But her restlessness did
not diminish.
"I never saw such an ungrateful girl," was Mrs. Carnarvon's comment upon
one of Marian's outbursts of almost peevish fretting. "What do you want?"
"That's just it," exclaimed Marian, half-laughing. "What _do_ I want?
I look all about me and I can't see it. Yet I know that there must be
something. I think I ought to have been a man. Sometimes I feel like
running away--away off somewhere. I feel as if I were getting second-bests,
paste substitutes for the real jewels. I feel as I did when I was a child
and demanded the moon. They gave me a little gilt crescent and said: 'Here
is a nice little moon for baby;' and it made me furious."
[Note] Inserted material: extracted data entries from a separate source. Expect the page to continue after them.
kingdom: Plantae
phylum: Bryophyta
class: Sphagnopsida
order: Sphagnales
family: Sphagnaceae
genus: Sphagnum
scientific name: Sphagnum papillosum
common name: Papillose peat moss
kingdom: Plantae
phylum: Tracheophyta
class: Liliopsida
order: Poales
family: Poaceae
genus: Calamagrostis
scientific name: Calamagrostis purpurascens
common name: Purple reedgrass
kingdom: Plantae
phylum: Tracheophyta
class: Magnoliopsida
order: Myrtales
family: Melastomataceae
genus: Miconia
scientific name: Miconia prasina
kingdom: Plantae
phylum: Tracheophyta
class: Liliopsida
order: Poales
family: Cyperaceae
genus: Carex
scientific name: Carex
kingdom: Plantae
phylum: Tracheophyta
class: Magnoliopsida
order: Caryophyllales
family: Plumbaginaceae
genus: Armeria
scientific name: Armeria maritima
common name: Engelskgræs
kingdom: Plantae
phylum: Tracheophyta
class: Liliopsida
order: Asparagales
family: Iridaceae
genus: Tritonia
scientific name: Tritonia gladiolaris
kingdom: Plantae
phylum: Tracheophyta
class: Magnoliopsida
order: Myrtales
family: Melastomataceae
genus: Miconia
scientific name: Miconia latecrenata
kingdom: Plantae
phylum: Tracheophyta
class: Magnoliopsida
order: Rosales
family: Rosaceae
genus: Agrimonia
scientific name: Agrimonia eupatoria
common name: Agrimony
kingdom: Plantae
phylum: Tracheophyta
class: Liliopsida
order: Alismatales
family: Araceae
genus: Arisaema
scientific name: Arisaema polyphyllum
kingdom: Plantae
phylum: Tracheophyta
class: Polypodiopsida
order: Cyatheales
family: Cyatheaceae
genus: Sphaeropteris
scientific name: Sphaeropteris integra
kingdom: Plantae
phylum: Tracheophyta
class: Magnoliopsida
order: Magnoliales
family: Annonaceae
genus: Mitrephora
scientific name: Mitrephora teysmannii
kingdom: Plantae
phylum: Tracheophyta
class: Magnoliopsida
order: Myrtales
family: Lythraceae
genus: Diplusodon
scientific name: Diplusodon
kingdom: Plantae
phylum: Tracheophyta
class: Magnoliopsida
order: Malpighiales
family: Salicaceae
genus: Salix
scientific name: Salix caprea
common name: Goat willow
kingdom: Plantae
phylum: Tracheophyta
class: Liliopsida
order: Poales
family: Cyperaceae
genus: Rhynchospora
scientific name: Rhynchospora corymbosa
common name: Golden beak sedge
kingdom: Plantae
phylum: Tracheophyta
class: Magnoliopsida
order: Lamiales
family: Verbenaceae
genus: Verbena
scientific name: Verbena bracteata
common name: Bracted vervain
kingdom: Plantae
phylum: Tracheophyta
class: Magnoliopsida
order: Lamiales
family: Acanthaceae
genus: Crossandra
Mrs. Carnarvon looked irritated. "I don't understand it. You are getting
the best of everything. Of course you can't expect to be happy. I don't
suppose that any one is happy. But all the solid things of life are yours,
and you can and should be comfortable and contented."
"That's just it," answered Marian indignantly. "I have always been swaddled
in cotton wool. I have never been allowed really to feel. I think it is the
spirit of revolt in me. Yes, I ought to have been a man. I'm sure that then
I could have made life a little less tiresome."
It was this dissatisfaction that postponed the announcement of the
engagement from month to month until a year had slipped away.